You are right. However, with policy changes, we also need a tenable plan for a hydrogen economy that is physically and economically possible. The tech to produce and handle hydrogen on that scale does not exist, and much like carbon capture and storage, they are likely to remain a pipe dream; numbers don’t add up. We’ve spent a century building infrastructure that has no use other than extracting and processing fossil fuels. That we have enough resources to make the transition to a clean economy is in serious doubt at this time.
It does make a nice talking point to make everyone feel better about technology saving us from ourselves in the future, though. It’s certainly much more palatable than talking about the overshoot of the human population.
I could be wrong, but I don’t think you can grow all plants in hydroponics. For example, anything that grows on trees(large root systems) as well as grain crops (where you need a lot of plants together, rather in individual pods like in most hydroponics).
The only alternative I can think of is a greenhouse system.
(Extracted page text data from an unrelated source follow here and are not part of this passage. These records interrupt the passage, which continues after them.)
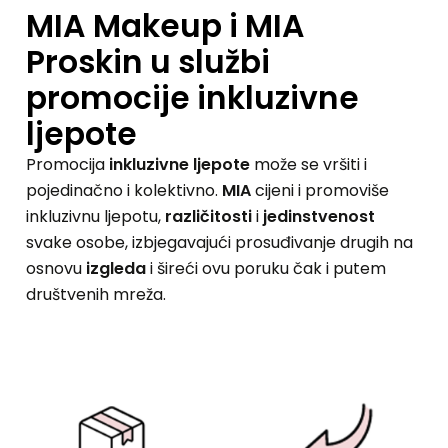
MIA Makeup i MIA
Proskin u službi
promocije inkluzivne
ljepote
Promocija
inkluzivne ljepote
može se vršiti i
pojedinačno i kolektivno.
MIA
cijeni i promoviše
inkluzivnu ljepotu,
različitosti
i
jedinstvenost
svake osobe, izbjegavajući prosuđivanje drugih na
osnovu
izgleda
i šireći ovu poruku čak i putem
društvenih mreža.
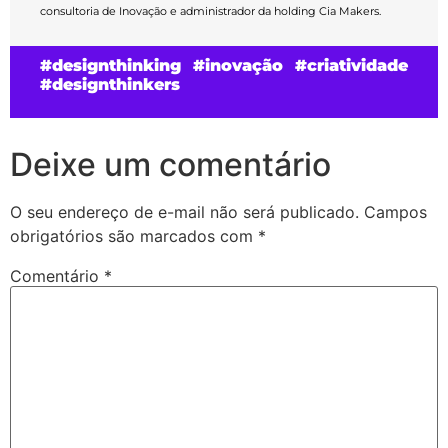
consultoria de Inovação e administrador da holding Cia Makers.
#designthinking #inovação #criatividade
#designthinkers
Deixe um comentário
O seu endereço de e-mail não será publicado.
Campos
obrigatórios são marcados com
*
Comentário
*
Like what indoor botanical gardens use for trees, but instead designed for farming. That would be expensive(more than farmers could afford), but it would also weather-protect crops.
But you are right about hydroponics or aquaponics for a lot of produce, though!
More innovation at play so we can continue our basic lack of understanding of plant & fungal communities!
Technology for idiocies sake! Wee!
To be fair, some people dedicate their lives to the study of fungi and still don’t fully understand them. Hell, after almost being able to scratch the surface in my own personal studies, I am open to the possibility of mycelium being sentient. Having seen mycelium adapt to food sources the way it does, makes me doubt a ton of what we do know about them.
We probably have to seriously reconsider scientific naming conventions because of them, actually. They can evolve and adapt almost spontaneously and it’s crazy. (They is some spry little things!)
What I am saying is that a “basic lack of understanding” is the understatement of the century.